À 13h, comme promis, ils ont levé les blocages du portier Sainte-Agathe. Dans le même temps, la direction appelait déjà « à reprendre un dialogue social serein et constructif dans les plus brefs délais ». Lundi matin, un comité d'entreprise extraordinaire est prévu à 8h30 aux grands bureaux. Ensuite, les organisations syndicales retrouveront Guy Bedos qui viendra leur apporter quelques mots de soutien.
À 17h, une assemblée générale est programmée à la Passerelle. L’heure de compter les troupes prêtes à poursuivre le combat.

Républicain Lorrain du 10 Mars 2012 – Anne RIMLINGER-PIGNON.
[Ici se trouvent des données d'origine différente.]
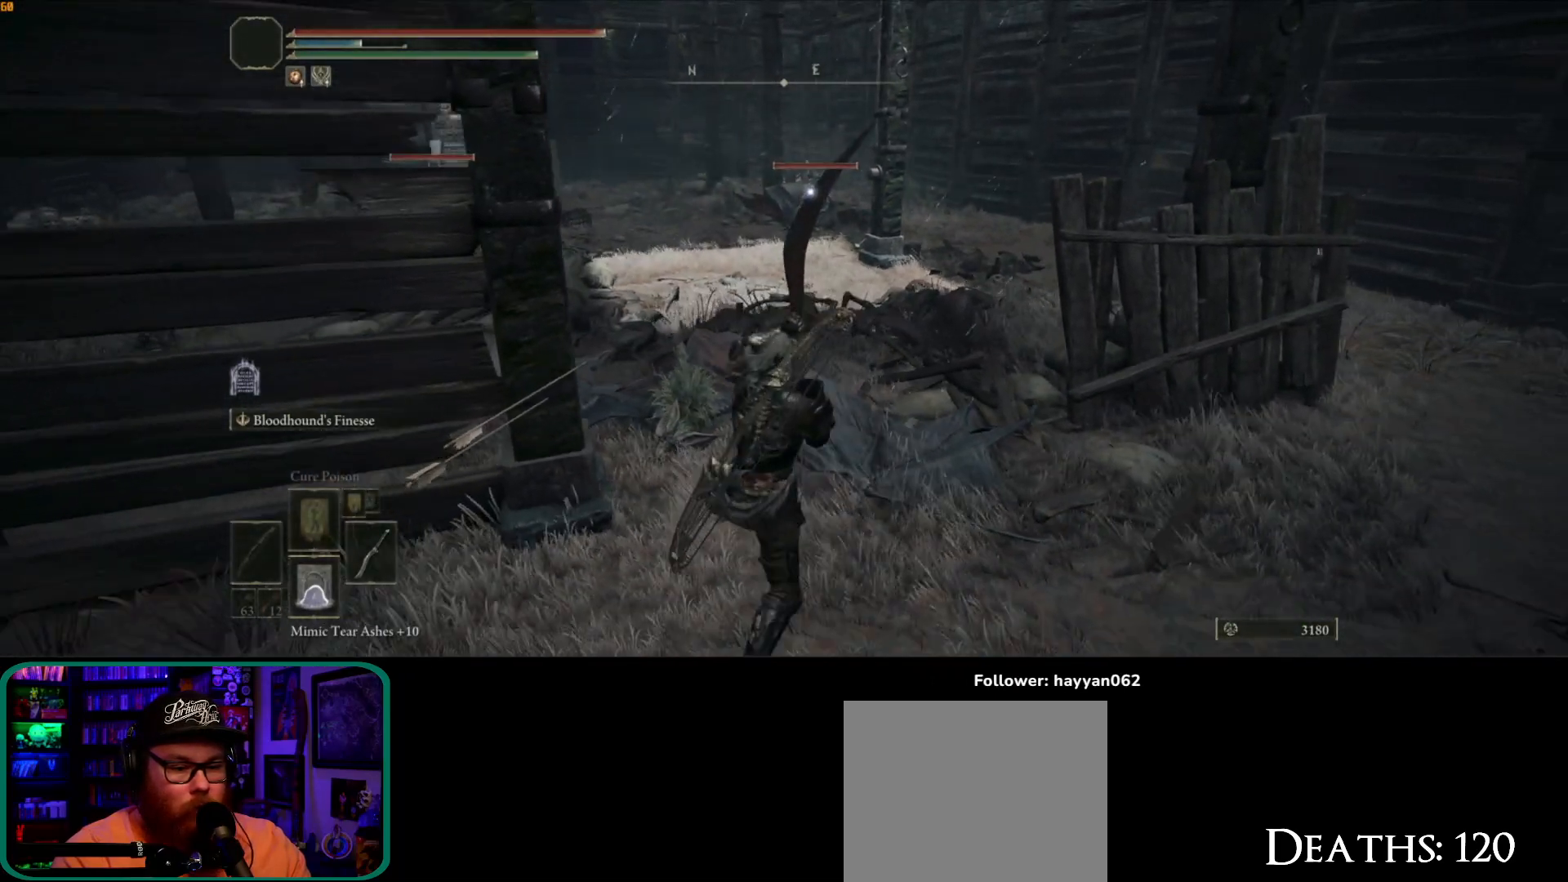
{"buttons": [], "left_stick": "down", "right_stick": "center", "button_events": []}
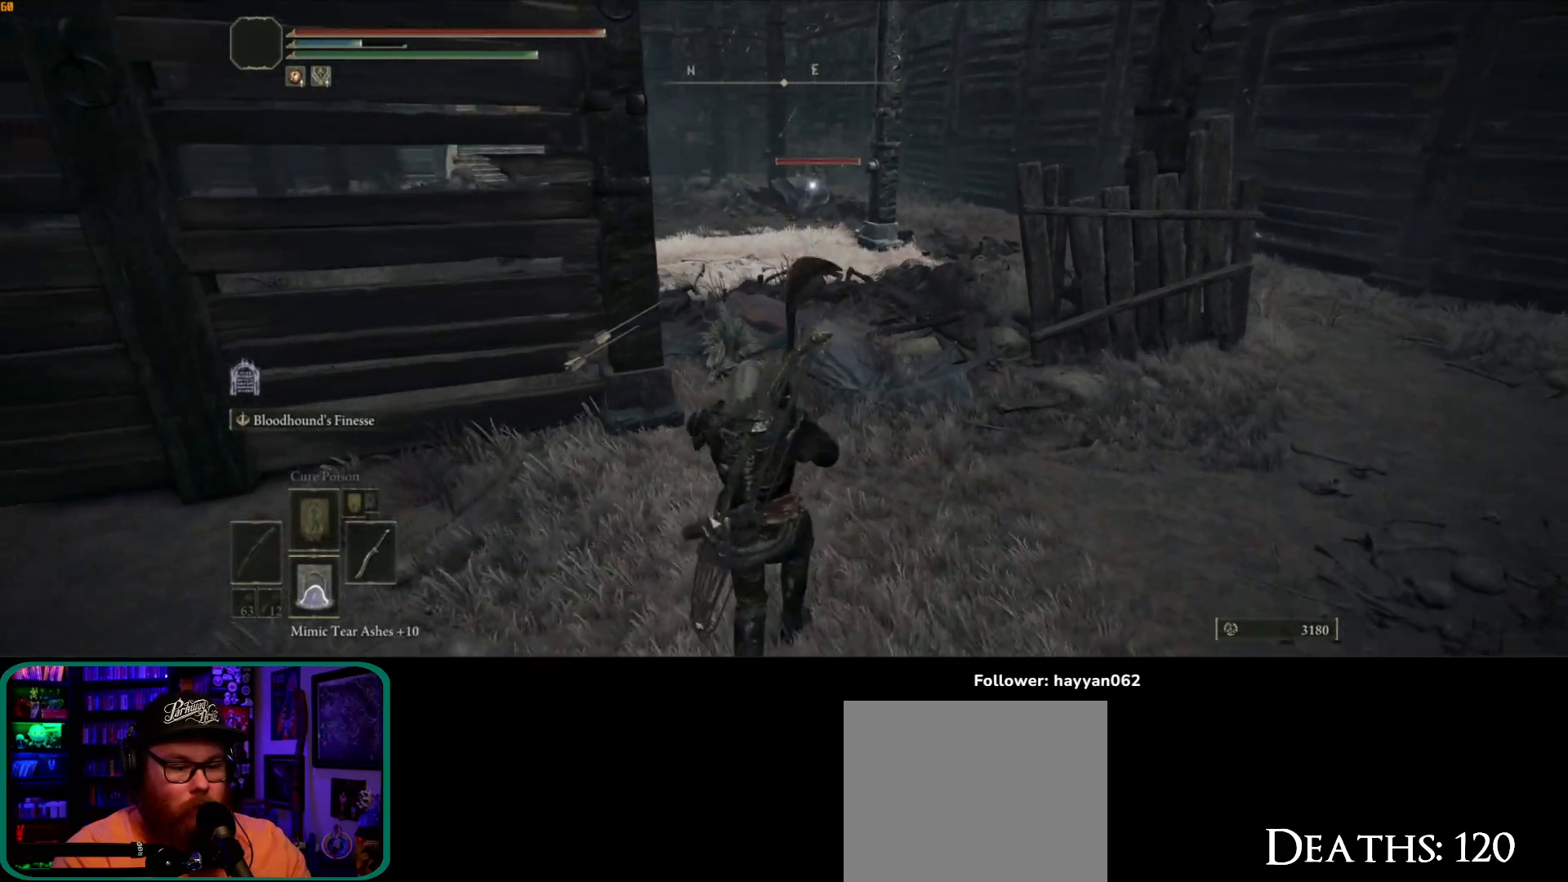
{"buttons": ["Y"], "left_stick": "down", "right_stick": "center", "button_events": [[167, "Y", "down"]]}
Florange : Une « démarche spéculative » pour les syndicats

La baisse des commandes avancée par ArcelorMittal Florange pour justifier la fermeture du dernier haut-fourneau ne convainc pas. Les syndicats voient plutôt un moyen dissimulé de maintenir des prix élevés sur les produits finis.
Alors qu’un des deux hauts fourneaux de l’usine d’ArcelorMittal de Florange a cessé son activité le 6 juillet dernier, la direction regrettait hier une baisse de la production. La solution ? Fermer le deuxième et dernier haut-fourneau du site. Une décision annoncée jeudi 8 septembre aux syndicats et qui prendra acte dès le 3 octobre. « La direction espère redémarrer un des hauts-fourneaux au mois de janvier 2012. Autant dire que nous sommes dans une grande incertitude » regrette Edouard Martin, délégué CFDT joint par l’Humanité. Durant la période d’arrêt des machines, la direction ne compte pas investir dans l’entretien des outils. « C’est très grave. Les machines perdront encore en rentabilité » continue Edouard Martin, consterné.
La direction accuse une baisse des commandes due à la conjoncture économique. Des propos qui exaspèrent Yves Sabbri, secrétaire CGT dans l’entreprise. « Avec un bénéfice net de 2,6 milliards de dollars au premier semestre 2011, le groupe est loin de subir la crise actuelle » explique-t-il. Près de 1000 salariés affectés au haut-fourneau P6 seront mis au chômage partiel ou répartis sur le reste des unités des l’usine. 405 intérimaires seront remerciés avant la fin du mois. Les plus de 300 sous-traitants, en général des petites entreprises, devront également accuser le coup. « Sans les commandes d’ArcelorMittal, beaucoup d’entre eux vont devoir licencier » s’alarme encore Edouard Martin. Le temps de la fermeture, les commandes seront transférées sur le site de Dunkerque. « Quand 1000 salariés de Florange vont chaumer, ceux de Dunkerque feront des heures supplémentaires » continue-t-il. Le site portuaire a toujours été favorisé par sa position stratégique. L’essentiel de la matière première pour la confection de l’acier est acheminée par bateaux.
Loi du marché
La CGT et la CFDT s’accordent sur la démarche stratégique du groupe. Lors du comité central d’entreprise, la direction ne s’est pas attardée sur les détails. « Nous contestons les chiffres des commandes présentés jeudi. ArcelorMittal préfère raréfier la production pour faire augmenter les prix du marché. La marge bénéficiaire prime sur les employés » accuse Yves Sabri. La CFDT dénonce une « démarche spéculative ».
Vendredi à 13h, un mouvement intersyndical se rassemblait sur un passage à niveau pour stopper les marchandises venues du site de Dunkerque. Et pour interpeller les élus et les habitants.